E, di converso, la deflazione è molto peggiore in un mondo carico, anziché libero da debiti, ancora per il suo effetto sull’onere reale. Non credete a me – leggetevi Irving Fisher nel 1933!

Dunque, in che modo il racconto sugli equilibri patrimoniali si trasformano in un argomento per un alto costo del denaro? Non ne ho idea, e di certo non c’è una chiara spiegazione nel discorso di Caruana.

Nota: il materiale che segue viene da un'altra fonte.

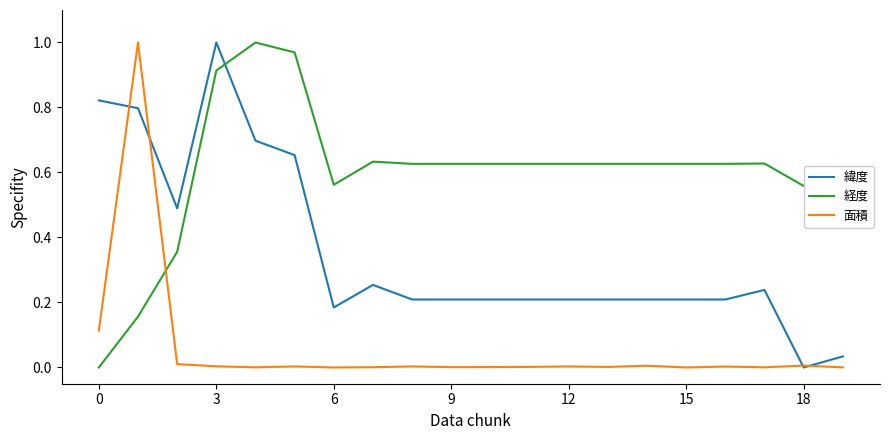

Which series has the largest total across all categories?

経度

In tutti i modi, parliamo pure degli effetti degli equilibri patrimoniali. Ma è troppo chiedere un modello, o almeno un meccanismo espresso con un po’ di scrupolo? A questo punto sembra che la BRI sostenga che gli equilibri patrimoniali siano un argomento per una restrizione monetaria, perché a Basilea ogni cosa è un argomento per una restrizione monetaria.

 

 

[1] Per “equilibrio patrimoniale” si intende la descrizione, in un determinato momento, della situazione di una impresa derivante dalla lettura dei suoi attivi o assets e delle sue passività, alle quali vanno aggiunti i capitali propri degli azionisti. Il termine dunque, in questo caso, si riferisce in generale agli equilibri delle imprese globalmente intesi. Ma si può parlare, ad esempio, di equilibri patrimoniali anche in riferimento alle Banche Centrali, le quali con politiche monetarie espansive (è il caso delle “facilitazioni quantitative”, vedi alle note sulla Traduzione) ‘modificano’ i propri equilibri patrimoniali (li modificano e non li rendono negativi, perché esse hanno la facoltà di creare moneta).